Objective A: According to the sermon on Paul's theology, which two desires catch Paul's attention here?
Objective B: Render this sentence from the sermon on Paul's theology into Spanish: "Paul does not abandon morality or ethics."
Objective C: Reproduce the sermon on Paul's theology word for word, everything from "Which is his" down to "a moral life.".

Page text:
══════════════════════════════
But Paul himself defends his theology from those who take him to mean "anything goes." He does so both against those who take this as good thing, and use it as an excuse for doing whatever they like. But also he does it to those who hear it negatively, and who condemn him for rejecting morality. Paul has to do this again and again. To the Church in Rome he writes:
"What then are we to say? Should we continue in sin in order that grace may abound?
He immediately goes on to answer his own rhetorical question:
"By no means! How can we who died to sin go on living in it." (Romans 6:1-2)
To his friends in Galatia he writes:
"For you were called to freedom brothers and sisters, only do not use your freedom as an opportunity for self indulgence." (Galatians 5:13)
And to his his favourite, but also his most troubled Church, he writes:
"All things are lawful to me"
Which is his one phrase summary and assertion of his theology of grace and of Christian liberty, but he continues:
"But not all things are beneficial."
Paul does not abandon morality or ethics. Anyone who has read very much of what Paul has written knows that he is deeply concerned with how Christians should live, how they should behave. He is committed to a disciplined moral life. But he gives a new theological basis for a moral life.

Paul continues:
"All things are lawful to me, but I will not be dominated by anything."
Paul is clear, God has set us free. But he is also clear that most of all we are in danger from ourselves and from the weakness of the flesh as he would have put it. Having been set free from the constraints of the law and from traditional social values, the real risk is that we become captive once more. And the greatest risk of that comes from our own desires. Being embodied as humans gives us natural desires. The ones which catch Paul's attention here are the desires for food and for sex. But equally being human leaves us wanting security, and comfort or pleasure, it often leaves wanting prestige and wealth and power too. These things make us a danger to ourselves and to one another. It is easy for our desires to take control of us and drive us to pattern of behaviour that are not as, he says, "beneficial." This is exactly what the law and traditional social values seek to protect us from. But Paul grasps how and why this has failed. And how and why God's action in Jesus and a theology grace are necessary. For one thing the law simply doesn't work, it simply doesn't provide the means for humans to escape themselves to be reunited with God. But more to the point it leaves human beings captive to another human appetite, the desire for control. This is what grace and Christian freedom replace.
Paul often makes a contrast. He contrasts life in the flesh with life in the Spirit. He doesn't make that contrast directly here, but it is implicit in what he is saying. The basis of Christian freedom, and the basis of Christian behaviour, Christian ethics, is the presence of the Spirit. As he does say here:
"Anyone united with the Lord becomes one spirit with him."
══════════════════════════════
Saved entries:
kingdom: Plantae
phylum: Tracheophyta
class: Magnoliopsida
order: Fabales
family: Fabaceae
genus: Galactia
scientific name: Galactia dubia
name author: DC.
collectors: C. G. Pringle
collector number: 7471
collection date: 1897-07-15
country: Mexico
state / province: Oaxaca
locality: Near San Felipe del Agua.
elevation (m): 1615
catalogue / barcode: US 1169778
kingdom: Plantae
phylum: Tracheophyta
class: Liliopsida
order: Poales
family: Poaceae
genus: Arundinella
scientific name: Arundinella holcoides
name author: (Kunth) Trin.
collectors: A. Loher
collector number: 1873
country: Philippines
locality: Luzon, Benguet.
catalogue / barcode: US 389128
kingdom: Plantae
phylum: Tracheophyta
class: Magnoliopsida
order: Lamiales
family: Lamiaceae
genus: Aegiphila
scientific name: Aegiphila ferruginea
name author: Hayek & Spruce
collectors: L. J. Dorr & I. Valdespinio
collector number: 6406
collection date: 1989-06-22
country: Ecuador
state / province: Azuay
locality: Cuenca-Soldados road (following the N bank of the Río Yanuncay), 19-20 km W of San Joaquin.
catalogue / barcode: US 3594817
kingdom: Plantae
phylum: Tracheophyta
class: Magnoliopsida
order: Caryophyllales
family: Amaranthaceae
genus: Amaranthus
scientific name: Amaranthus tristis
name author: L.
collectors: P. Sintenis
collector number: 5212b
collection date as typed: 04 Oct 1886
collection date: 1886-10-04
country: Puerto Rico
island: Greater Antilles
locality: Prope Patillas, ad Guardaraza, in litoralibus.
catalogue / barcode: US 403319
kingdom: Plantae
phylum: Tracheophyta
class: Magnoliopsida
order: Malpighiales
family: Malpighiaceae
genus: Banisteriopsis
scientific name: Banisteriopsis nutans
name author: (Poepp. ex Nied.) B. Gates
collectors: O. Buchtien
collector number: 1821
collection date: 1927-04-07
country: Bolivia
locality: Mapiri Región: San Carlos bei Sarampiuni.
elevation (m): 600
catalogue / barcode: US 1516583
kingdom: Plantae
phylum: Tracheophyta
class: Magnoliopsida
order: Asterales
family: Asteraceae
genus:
══════════════════════════════
Complete response A: The desires for food and for sex.

Complete response B: Pablo no abandona la moral ni la ética.

Complete response C:
Which is his one phrase summary and assertion of his theology of grace and of Christian liberty, but he continues:
"But not all things are beneficial."
Paul does not abandon morality or ethics. Anyone who has read very much of what Paul has written knows that he is deeply concerned with how Christians should live, how they should behave. He is committed to a disciplined moral life. But he gives a new theological basis for a moral life.